Germany joined the U.N. Security Council on Jan. 1 and is set to play a pivotal role in Iraq diplomacy when it chairs the council next month. Chancellor Gerhard Schroeder has hinted that Germany will refuse to support a war resolution in the council, but Struck was more direct.
``The final decision can only be made when it's clear what we are voting on,'' he told the Rheinpfalz daily. ``But a 'yes' is basically not imaginable anymore.''
Schroeder has publicly opposed an Iraq war for months and has ruled out a German combat role. This week, he called for U.N. inspectors to be given more time to search for any weapons of mass destruction in Iraq -- a stand backed Friday by French President Jacques Chirac and Italian Prime Minister Silvio Berlusconi. The inspectors have said that search could take months.
A poll released Friday showed strong public support for Schroeder's anti-war stand, which is credited with helping him win re-election last year. About three quarters of Germans -- 76 percent -- believe their country should vote against an Iraq war in the Security Council, the infratest-dimap poll said. No margin of error was given.

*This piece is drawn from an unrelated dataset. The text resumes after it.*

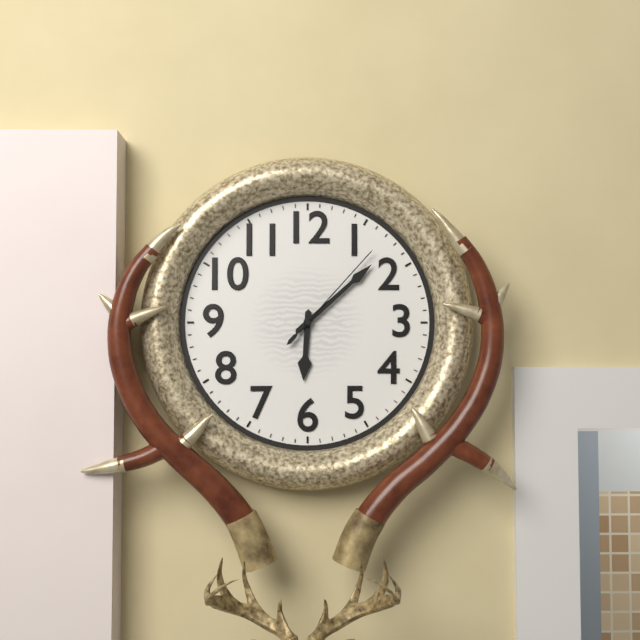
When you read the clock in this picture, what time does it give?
6:08:07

One of Germany's most prominent intellectuals, Nobel laureate author Guenter Grass, underscored his opposition to war with a caustic attack on President Bush, who he said was intent on provoking a war and motivated by gaining control of Iraq's oil.
``The arrogance of power of the one remaining superpower, America, keeps them from even considering any advice,'' Grass said on ARD television Thursday night. ``That is what makes a man like the current president such a public danger.''
Schroeder refused to be drawn Friday when asked by a television interviewer how Germany might vote in the Security Council, where it has no veto power. The main goal is to disarm Iraq, not to oust President Saddam Hussein, he told N-24 television.
More than 30 of the government's 306 lawmakers have signed a petition urging the government to vote against any U.N. war resolution.
Bush has vowed to disarm Iraq even if it requires military action without U.N. approval. Iraq says it has no weapons of mass destruction, an assertion contested by the United States.